Action item: One number is the whole answer: the tally of lines in the records below that contain "Dimple".

Extracted information:
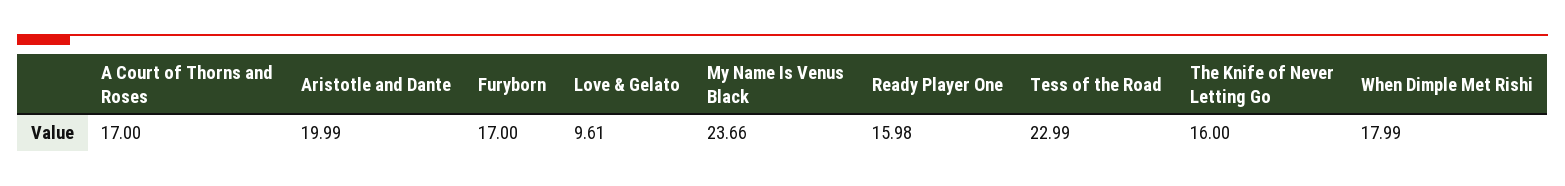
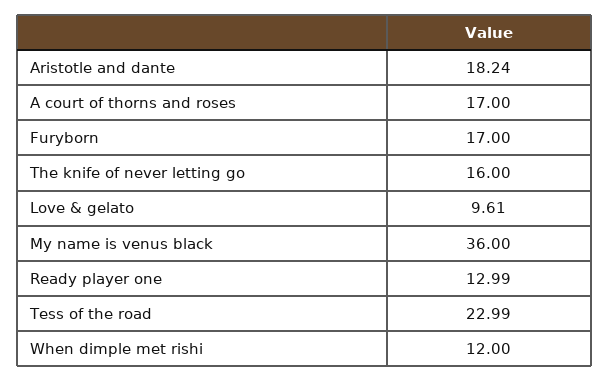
  {
    "A Court of Thorns and Roses": 17,
-   "Aristotle and Dante": 19.99,
+   "Aristotle and Dante": 18.24,
    "Furyborn": 17,
    "Love & Gelato": 9.61,
-   "My Name Is Venus Black": 23.66,
+   "My Name Is Venus Black": 36,
-   "Ready Player One": 15.98,
+   "Ready Player One": 12.99,
    "Tess of the Road": 22.99,
    "The Knife of Never Letting Go": 16,
-   "When Dimple Met Rishi": 17.99
+   "When Dimple Met Rishi": 12
  }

Answer below: 2